◆ Your instructions ◆
Take the entries that follow and return exactly the lines from the one holding "right eye: (341, 203)" through the one holding "right front paw: (331, 479)", both included. Nothing else is needed.

═══ Data to examine

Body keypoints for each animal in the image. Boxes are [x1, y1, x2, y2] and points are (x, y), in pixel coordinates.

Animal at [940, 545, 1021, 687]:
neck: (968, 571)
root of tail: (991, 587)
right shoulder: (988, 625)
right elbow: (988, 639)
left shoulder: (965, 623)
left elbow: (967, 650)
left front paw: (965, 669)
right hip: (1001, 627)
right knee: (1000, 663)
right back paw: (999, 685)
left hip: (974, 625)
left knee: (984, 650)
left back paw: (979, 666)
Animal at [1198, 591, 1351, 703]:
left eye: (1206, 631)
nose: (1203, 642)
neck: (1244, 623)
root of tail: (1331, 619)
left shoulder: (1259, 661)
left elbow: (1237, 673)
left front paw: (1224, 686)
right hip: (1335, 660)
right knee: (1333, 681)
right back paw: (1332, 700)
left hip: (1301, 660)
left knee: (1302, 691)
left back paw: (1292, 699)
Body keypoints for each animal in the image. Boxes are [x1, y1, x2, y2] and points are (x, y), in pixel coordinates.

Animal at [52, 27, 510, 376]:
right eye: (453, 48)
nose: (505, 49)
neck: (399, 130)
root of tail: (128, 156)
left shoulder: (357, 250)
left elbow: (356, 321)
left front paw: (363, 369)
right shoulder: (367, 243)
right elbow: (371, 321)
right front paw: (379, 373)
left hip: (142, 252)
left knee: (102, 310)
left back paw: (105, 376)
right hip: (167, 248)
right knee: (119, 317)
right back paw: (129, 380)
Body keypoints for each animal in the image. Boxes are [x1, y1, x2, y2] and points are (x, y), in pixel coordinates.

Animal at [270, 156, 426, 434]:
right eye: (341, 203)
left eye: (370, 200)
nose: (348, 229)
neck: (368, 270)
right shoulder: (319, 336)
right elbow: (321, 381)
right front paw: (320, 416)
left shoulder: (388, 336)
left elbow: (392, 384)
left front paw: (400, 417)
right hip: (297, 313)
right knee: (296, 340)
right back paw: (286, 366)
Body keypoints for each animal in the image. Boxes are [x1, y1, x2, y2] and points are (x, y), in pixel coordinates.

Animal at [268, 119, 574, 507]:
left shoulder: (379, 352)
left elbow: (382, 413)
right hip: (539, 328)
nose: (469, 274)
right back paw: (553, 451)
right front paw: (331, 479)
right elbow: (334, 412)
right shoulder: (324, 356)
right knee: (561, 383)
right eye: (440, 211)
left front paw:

══════

◆ Expected answer ◆
right eye: (341, 203)
left eye: (370, 200)
nose: (348, 229)
neck: (368, 270)
right shoulder: (319, 336)
right elbow: (321, 381)
right front paw: (320, 416)
left shoulder: (388, 336)
left elbow: (392, 384)
left front paw: (400, 417)
right hip: (297, 313)
right knee: (296, 340)
right back paw: (286, 366)
Body keypoints for each animal in the image. Boxes are [x1, y1, x2, y2] and points are (x, y), in pixel coordinates.

Animal at [268, 119, 574, 507]:
left shoulder: (379, 352)
left elbow: (382, 413)
right hip: (539, 328)
nose: (469, 274)
right back paw: (553, 451)
right front paw: (331, 479)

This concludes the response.